» Action item:
Would you please give the entries again word for word, with no images in your copy?

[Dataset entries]
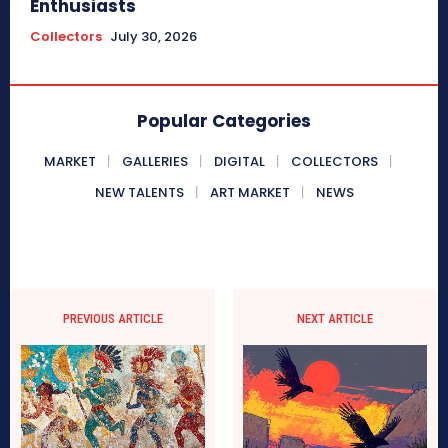
Enthusiasts
Collectors
July 30, 2026
Popular Categories
MARKET
GALLERIES
DIGITAL
COLLECTORS
NEW TALENTS
ART MARKET
NEWS
PREVIOUS ARTICLE
NEXT ARTICLE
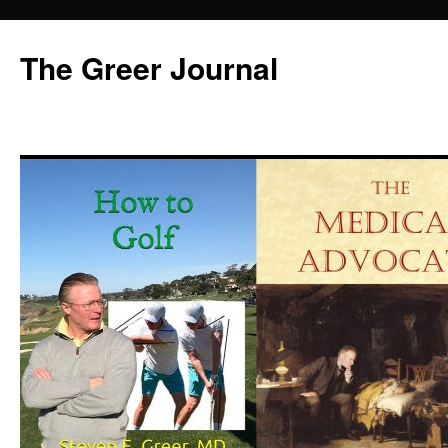
Skip
to
The Greer Journal
content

» Written answer:
Enthusiasts
Collectors
July 30, 2026
Popular Categories
MARKET
GALLERIES
DIGITAL
COLLECTORS
NEW TALENTS
ART MARKET
NEWS
PREVIOUS ARTICLE
NEXT ARTICLE
Skip
to
The Greer Journal
content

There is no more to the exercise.